Namun, harga minyak mentah yang merosot dalam dua pekan terakhir membuka peluang penurunan harga energi yang bisa meredam inflasi. Pasar kembali melihat potensi The Fed akan sedikit mengendur dalam menaikkan suku bunga.
Minyak mentah West Texas Intermediate (WTI) di pekan lalu tercatat turun 1,8% ke US$ 107,62/barel, setelah sebelumnya sempat jeblok nyaris ke bawah US$ 100/barel. Dalam dua pekan, total minyak WTI jeblok lebih dari 10%. Sementara itu minyak jenis Brent merosot 7,3%.
Penurunan masih berlanjut hingga hari ini.
"Penurunan harga komoditas dapat menarik turun inflasi, kemungkinan saat memasuki musim gugur. Hal ini bisa membuat The Fed tidak terlalu agresif dalam mengetatkan moneter," kata Karl Schamotta, kepala strategi pasar di Corpay yang berada di Toronto, sebagaimana dilansir CNBC International, Jumat (24/6/2022).
Di sisi lain, penurunan harga minyak mentah akan menguntungkan bagi Indonesia, sebab beban impor akan berkurang.
Harga tertinggi minyak mentah di tahun ini tercatat pada bulan Maret lalu. Minyak WTI sempat menyetuh US$ 130/barel, sementara Brent nyaris mencapai US$ 140/barel.
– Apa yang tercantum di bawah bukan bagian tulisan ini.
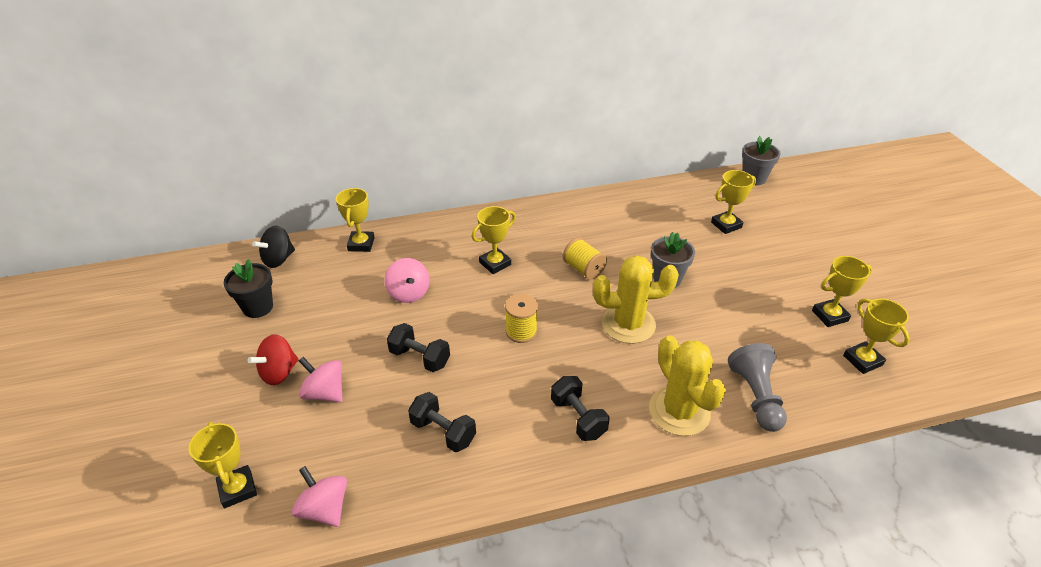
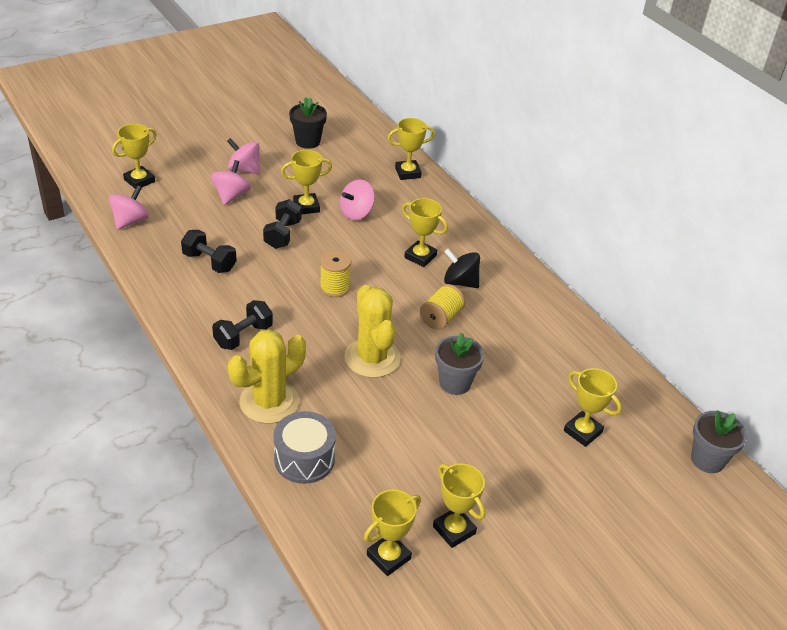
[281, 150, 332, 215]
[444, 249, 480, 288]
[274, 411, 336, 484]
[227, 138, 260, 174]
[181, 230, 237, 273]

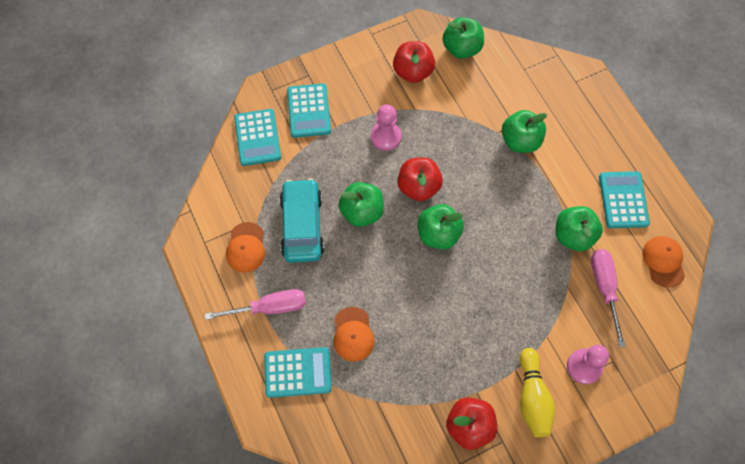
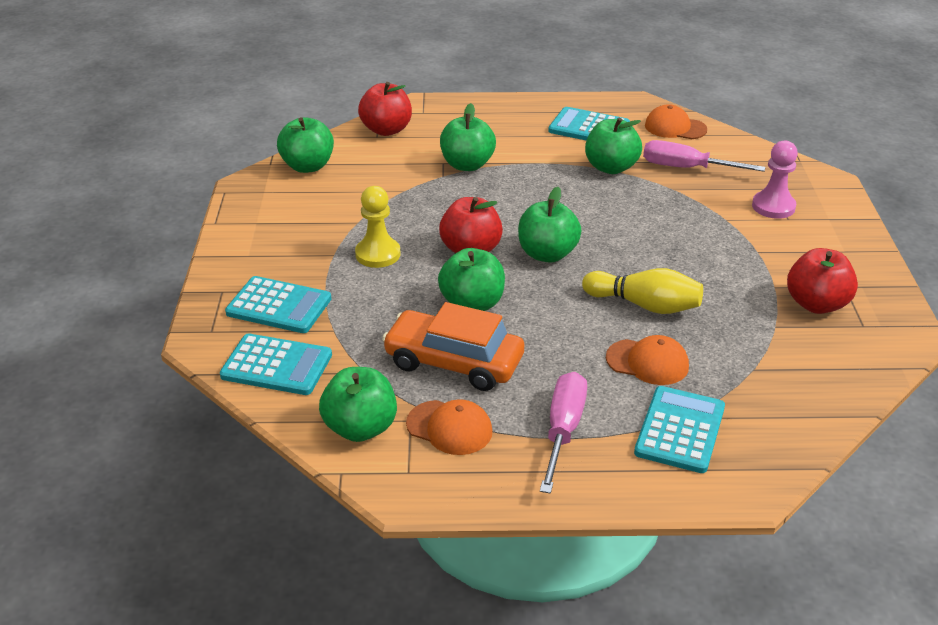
[319, 367, 397, 442]
[358, 82, 412, 136]
[582, 268, 703, 314]
[382, 302, 524, 391]
[355, 186, 401, 268]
Berdasarkan data Badan Pusat Statistik (BPS), pada Januari - Mei, impor migas Idonesia melonjak lebih dari 30% menjadi US$ 95,18 miliar. Jika harga minyak mentah terus menurun, tentunya nilai impor bisa ditekan.
TIM RISET CNBC INDONESIA
(pap/pap)
[Gambas:Video CNBC]
Next Article Kabar Dari China Bakal Hadang Rupiah ke Bawah Rp 15.000/US$?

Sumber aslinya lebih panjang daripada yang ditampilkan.